§ Problem details
Beneath this instruction is a block of data; output from it exactly the lines that run from the one containing "index dip: (802, 500)" through the one containing "ring mcp: (928, 596)", inclusive.

§ Data section
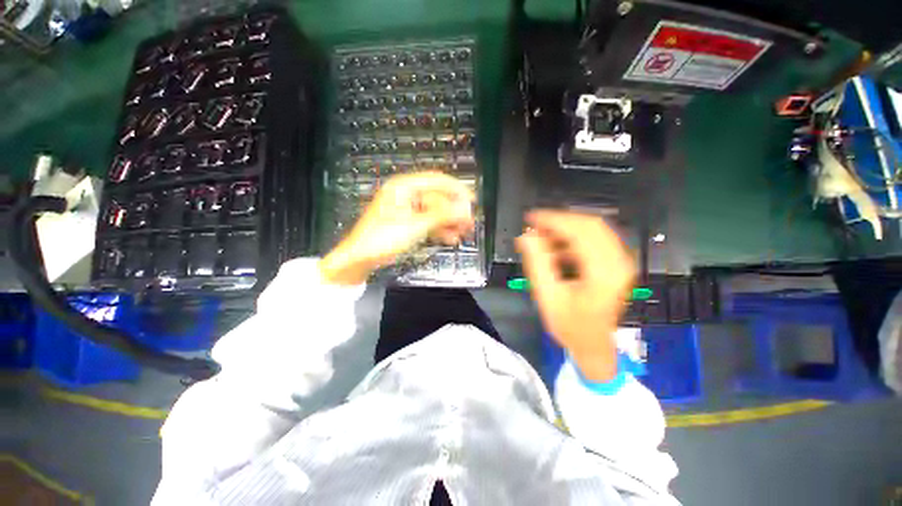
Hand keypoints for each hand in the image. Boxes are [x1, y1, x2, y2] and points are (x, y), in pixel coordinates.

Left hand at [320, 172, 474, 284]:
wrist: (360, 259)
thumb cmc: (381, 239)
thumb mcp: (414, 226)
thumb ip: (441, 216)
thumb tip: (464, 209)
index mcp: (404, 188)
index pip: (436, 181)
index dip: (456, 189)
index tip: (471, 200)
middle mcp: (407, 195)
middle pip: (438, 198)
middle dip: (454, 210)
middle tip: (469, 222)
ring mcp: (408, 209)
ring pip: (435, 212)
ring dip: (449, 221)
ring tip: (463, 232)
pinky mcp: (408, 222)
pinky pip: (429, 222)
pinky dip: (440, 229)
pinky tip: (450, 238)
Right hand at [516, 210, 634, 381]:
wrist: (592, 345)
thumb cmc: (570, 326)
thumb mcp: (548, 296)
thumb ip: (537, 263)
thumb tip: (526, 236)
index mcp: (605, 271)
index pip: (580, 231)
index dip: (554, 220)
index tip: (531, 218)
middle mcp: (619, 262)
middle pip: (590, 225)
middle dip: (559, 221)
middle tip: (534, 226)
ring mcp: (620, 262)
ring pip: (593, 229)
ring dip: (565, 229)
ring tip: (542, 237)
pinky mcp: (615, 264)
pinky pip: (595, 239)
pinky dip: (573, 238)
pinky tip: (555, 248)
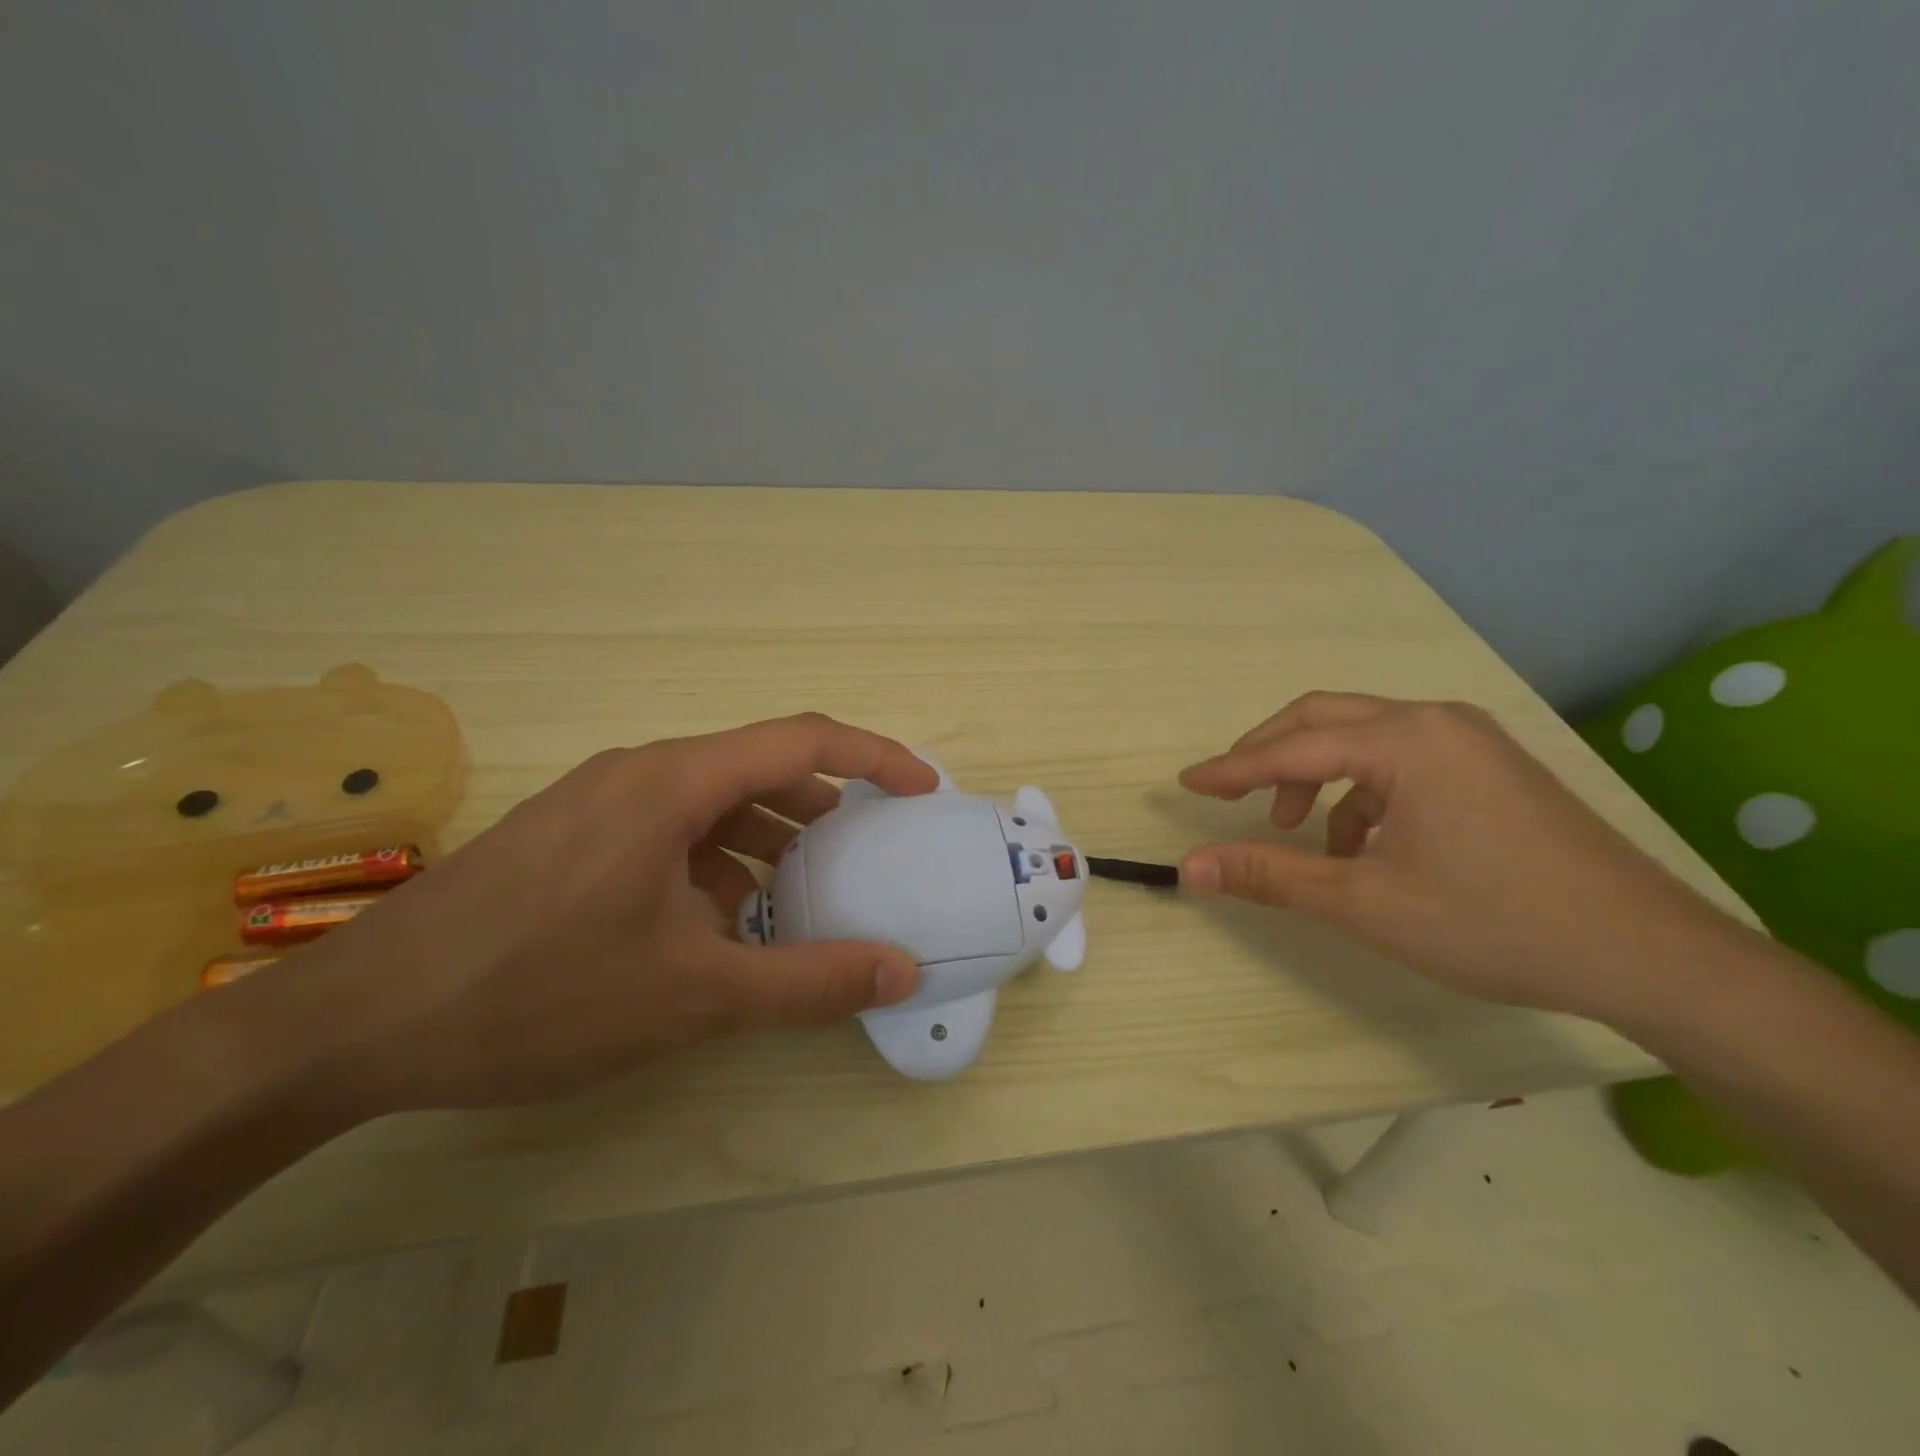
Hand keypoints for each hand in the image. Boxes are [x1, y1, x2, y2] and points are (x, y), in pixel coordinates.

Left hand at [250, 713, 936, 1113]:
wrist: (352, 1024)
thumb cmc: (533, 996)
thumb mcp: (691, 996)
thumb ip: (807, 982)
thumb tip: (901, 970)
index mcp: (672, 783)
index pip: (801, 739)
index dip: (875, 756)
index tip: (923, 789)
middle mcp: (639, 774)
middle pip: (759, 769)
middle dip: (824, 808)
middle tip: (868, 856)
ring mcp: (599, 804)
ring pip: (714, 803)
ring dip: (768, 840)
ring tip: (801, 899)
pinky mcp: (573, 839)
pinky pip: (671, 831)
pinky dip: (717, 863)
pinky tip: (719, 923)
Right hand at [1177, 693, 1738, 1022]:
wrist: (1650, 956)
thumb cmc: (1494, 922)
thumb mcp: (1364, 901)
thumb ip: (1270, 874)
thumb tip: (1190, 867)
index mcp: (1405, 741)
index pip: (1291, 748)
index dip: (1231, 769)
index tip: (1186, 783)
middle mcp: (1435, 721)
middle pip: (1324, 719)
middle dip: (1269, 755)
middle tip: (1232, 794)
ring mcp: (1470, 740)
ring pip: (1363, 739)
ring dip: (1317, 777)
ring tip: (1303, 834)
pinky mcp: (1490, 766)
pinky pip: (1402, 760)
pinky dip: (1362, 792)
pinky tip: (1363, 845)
--
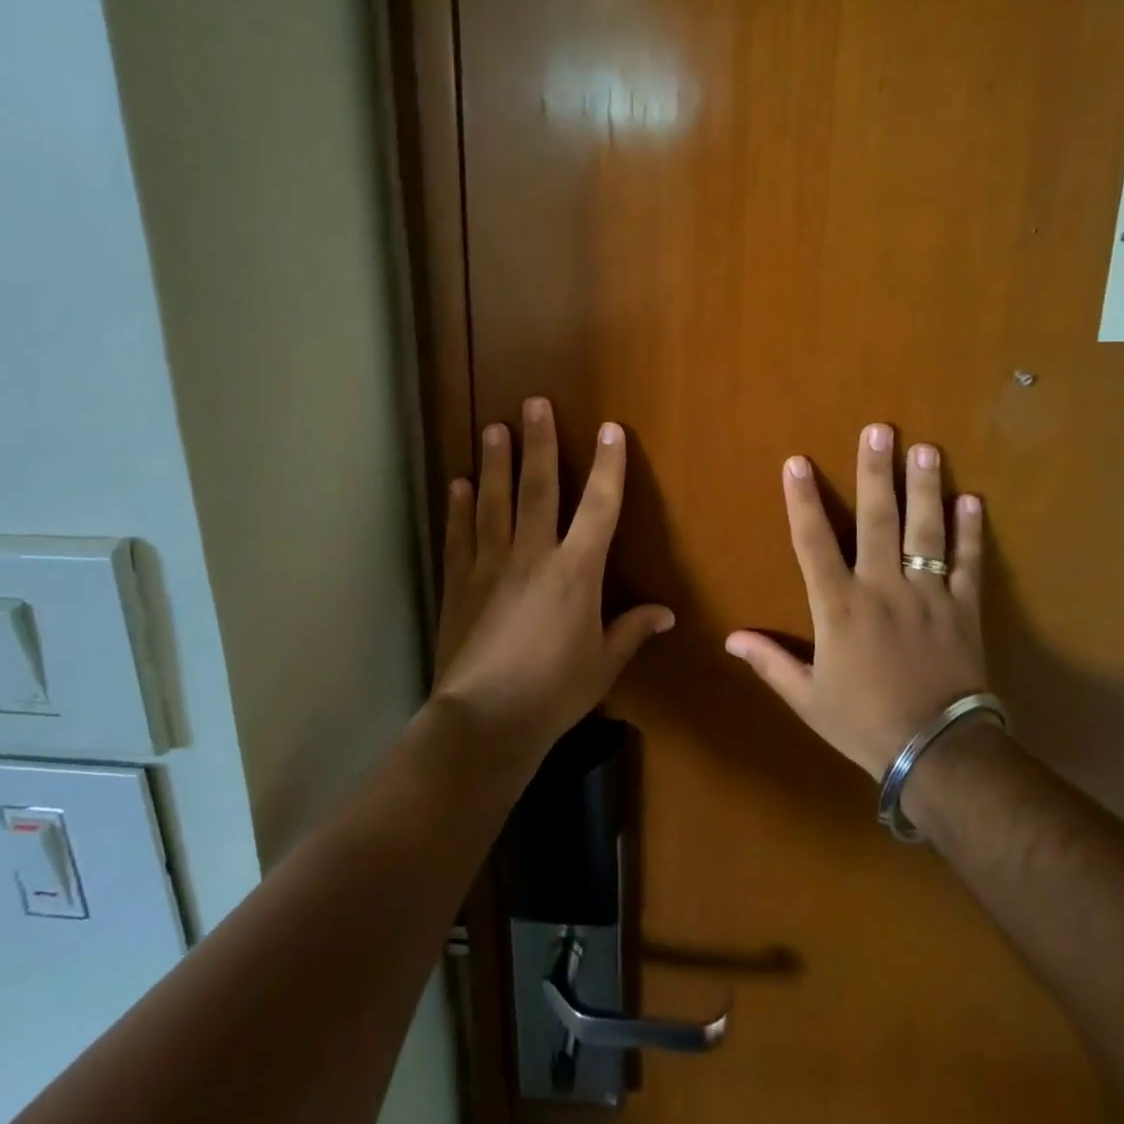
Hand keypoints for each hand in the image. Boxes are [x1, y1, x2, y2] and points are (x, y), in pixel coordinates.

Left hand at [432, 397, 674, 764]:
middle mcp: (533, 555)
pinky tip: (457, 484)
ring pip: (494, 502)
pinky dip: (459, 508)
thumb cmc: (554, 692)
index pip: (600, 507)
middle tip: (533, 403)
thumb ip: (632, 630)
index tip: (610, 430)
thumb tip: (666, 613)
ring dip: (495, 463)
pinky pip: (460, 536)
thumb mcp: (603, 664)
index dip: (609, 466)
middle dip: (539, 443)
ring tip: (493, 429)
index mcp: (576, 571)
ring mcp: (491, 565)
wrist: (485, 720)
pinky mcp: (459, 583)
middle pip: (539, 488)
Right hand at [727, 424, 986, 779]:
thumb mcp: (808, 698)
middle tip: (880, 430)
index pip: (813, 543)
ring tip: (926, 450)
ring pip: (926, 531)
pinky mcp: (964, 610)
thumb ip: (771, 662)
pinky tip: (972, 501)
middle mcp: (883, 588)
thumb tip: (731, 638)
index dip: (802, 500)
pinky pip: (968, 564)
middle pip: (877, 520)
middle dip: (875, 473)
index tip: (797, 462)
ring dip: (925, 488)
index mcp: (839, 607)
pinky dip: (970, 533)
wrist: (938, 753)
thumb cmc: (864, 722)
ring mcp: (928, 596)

§ Completed exercise
index dip: (802, 500)
pinky pip: (968, 564)
middle pip: (877, 520)
middle dip: (875, 473)
index tip: (797, 462)
ring dip: (925, 488)
index mcp: (839, 607)
pinky dip: (970, 533)
wrist: (938, 753)
thumb cmc: (864, 722)
ring mcp: (928, 596)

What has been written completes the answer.